8月2日の書庫

本の感想を書くブログです。

新装版『亡命ロシア料理』感想

 ピョートル・ワイリ、アレクサンドル・ゲニスの『新装版 亡命ロシア料理』を読みました。

亡命ロシア料理

 

 完全にタイトルとジャケット買いです。2020年くらいに買っていたのですが積読状態でした(何故買った時期がわかるのかって、私は本を買ったときはレシートをページのあいだに挟むのが習慣だからです)。昨今の世界情勢も相まって「これ逃したらいつ読むのよ?」と思って読み始めました。

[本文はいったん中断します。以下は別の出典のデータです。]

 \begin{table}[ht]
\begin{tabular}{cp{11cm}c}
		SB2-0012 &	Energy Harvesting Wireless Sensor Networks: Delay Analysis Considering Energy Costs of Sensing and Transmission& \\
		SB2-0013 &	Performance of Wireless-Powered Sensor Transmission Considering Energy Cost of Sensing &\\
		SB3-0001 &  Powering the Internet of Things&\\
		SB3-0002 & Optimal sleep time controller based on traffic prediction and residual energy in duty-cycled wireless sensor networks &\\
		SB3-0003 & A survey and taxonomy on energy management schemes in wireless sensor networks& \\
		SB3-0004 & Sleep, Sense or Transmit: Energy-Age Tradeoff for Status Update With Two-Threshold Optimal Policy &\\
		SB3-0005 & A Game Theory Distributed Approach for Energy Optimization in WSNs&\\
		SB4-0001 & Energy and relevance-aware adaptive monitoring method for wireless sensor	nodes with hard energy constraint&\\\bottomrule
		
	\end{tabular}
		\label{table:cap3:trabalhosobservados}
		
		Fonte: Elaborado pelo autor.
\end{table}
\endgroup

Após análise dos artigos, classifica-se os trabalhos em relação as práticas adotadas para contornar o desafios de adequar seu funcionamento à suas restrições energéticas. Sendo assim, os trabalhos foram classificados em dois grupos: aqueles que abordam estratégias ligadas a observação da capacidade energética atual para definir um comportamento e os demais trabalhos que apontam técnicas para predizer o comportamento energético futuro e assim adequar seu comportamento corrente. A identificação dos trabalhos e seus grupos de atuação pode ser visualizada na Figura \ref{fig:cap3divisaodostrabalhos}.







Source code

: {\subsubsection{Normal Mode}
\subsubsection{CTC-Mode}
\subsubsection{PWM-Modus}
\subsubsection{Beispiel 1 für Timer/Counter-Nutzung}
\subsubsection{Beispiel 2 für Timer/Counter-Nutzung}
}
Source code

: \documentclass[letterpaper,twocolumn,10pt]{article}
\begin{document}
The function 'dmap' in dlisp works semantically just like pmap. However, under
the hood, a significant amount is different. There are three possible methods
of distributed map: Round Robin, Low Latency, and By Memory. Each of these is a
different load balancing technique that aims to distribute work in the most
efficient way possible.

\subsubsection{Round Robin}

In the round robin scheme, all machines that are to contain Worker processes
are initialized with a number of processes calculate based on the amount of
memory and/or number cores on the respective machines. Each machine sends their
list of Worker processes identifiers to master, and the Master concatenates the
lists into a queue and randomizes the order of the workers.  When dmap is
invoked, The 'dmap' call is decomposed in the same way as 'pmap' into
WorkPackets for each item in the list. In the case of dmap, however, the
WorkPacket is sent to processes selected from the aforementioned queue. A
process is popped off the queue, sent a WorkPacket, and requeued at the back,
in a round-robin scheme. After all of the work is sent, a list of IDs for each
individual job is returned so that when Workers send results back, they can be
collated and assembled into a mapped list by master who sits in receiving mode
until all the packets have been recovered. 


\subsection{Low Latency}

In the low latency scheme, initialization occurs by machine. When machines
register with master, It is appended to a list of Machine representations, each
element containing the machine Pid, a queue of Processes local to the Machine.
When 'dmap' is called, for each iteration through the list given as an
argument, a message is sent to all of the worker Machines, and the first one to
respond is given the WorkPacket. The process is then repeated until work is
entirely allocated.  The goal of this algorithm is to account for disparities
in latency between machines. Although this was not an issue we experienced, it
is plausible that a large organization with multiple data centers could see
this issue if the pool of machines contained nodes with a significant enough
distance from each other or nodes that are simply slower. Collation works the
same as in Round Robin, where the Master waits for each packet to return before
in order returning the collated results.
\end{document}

 積読になっていた理由とも関連しますが、読んだとて内容をまるで覚えていないという感想になります。なんというか、それは面白くなかった、買わなければよかったというわけではなく、単純に文章との相性かと思います。この本の特徴として、料理エッセイであり文明批評でありながら、かなり具体的に調理レシピが記載されています。しかも、普通のテキストで調理手順や材料を語るわけです。頭に入ってこないのです、びっくりするくらいに。食材も亡命ロシア料理独特のもので、日本で生きているとどうもイメージしづらい食材もある。想像しながら読もうにもよくわからないから、空白地帯を歩いているような途方もなさを感じました。それはそれで面白かったですけれど。

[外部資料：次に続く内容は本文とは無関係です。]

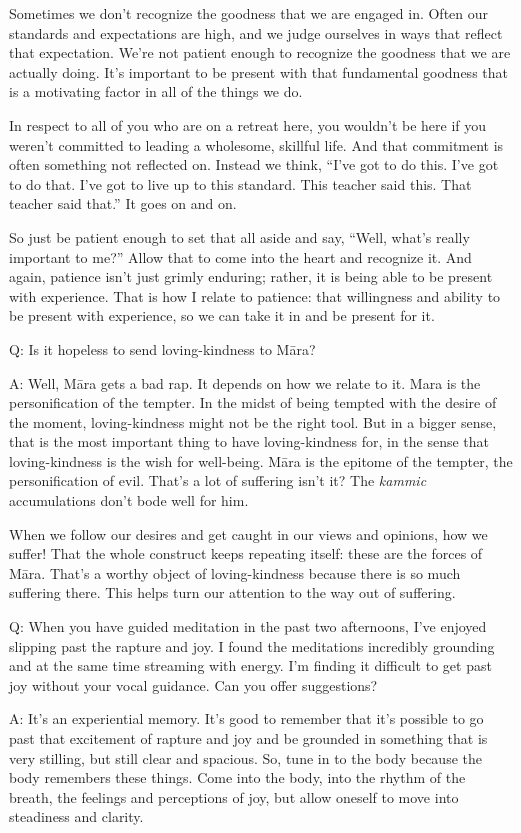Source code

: Sometimes we don’t recognize the goodness that we are engaged in. Often
our standards and expectations are high, and we judge ourselves in ways
that reflect that expectation. We’re not patient enough to recognize the
goodness that we are actually doing. It’s important to be present with
that fundamental goodness that is a motivating factor in all of the
things we do.

In respect to all of you who are on a retreat here, you wouldn’t be here
if you weren’t committed to leading a wholesome, skillful life. And that
commitment is often something not reflected on. Instead we think, “I’ve
got to do this. I’ve got to do that. I’ve got to live up to this
standard. This teacher said this. That teacher said that.” It goes on
and on.

So just be patient enough to set that all aside and say, “Well, what’s
really important to me?” Allow that to come into the heart and recognize
it. And again, patience isn’t just grimly enduring; rather, it is being
able to be present with experience. That is how I relate to patience:
that willingness and ability to be present with experience, so we can
take it in and be present for it.

Q: Is it hopeless to send loving-kindness to Māra?

A: Well, Māra gets a bad rap. It depends on how we relate to it. Mara is
the personification of the tempter. In the midst of being tempted with
the desire of the moment, loving-kindness might not be the right tool.
But in a bigger sense, that is the most important thing to have
loving-kindness for, in the sense that loving-kindness is the wish for
well-being. Māra is the epitome of the tempter, the personification of
evil. That’s a lot of suffering isn’t it? The \emph{kammic}
accumulations don’t bode well for him.

When we follow our desires and get caught in our views and opinions, how
we suffer! That the whole construct keeps repeating itself: these are
the forces of Māra. That’s a worthy object of loving-kindness because
there is so much suffering there. This helps turn our attention to the
way out of suffering.

Q: When you have guided meditation in the past two afternoons, I’ve
enjoyed slipping past the rapture and joy. I found the meditations
incredibly grounding and at the same time streaming with energy. I’m
finding it difficult to get past joy without your vocal guidance. Can
you offer suggestions?

A: It’s an experiential memory. It’s good to remember that it’s possible
to go past that excitement of rapture and joy and be grounded in
something that is very stilling, but still clear and spacious. So, tune
in to the body because the body remembers these things. Come into the
body, into the rhythm of the breath, the feelings and perceptions of
joy, but allow oneself to move into steadiness and clarity.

 批評については手厳しいです。ロシアとアメリカという二つの大国に挟まれ引き裂かれながら皮肉っぽく懐かしみを交えながら語る望郷の味。豊かな言葉がそこにはあります。それと料理への情熱ですね。

 新装版に際して従来のに追加された訳者あとがきはぜひ読んでほしい。かなり胸に迫ってくる文です。本当に。ウクライナの人々に思い馳せ、またロシアで生きる人々のことも考えます。願うことは無力かもしれないけれど、願わずにはいられない。双方の文化が共存できることを願います。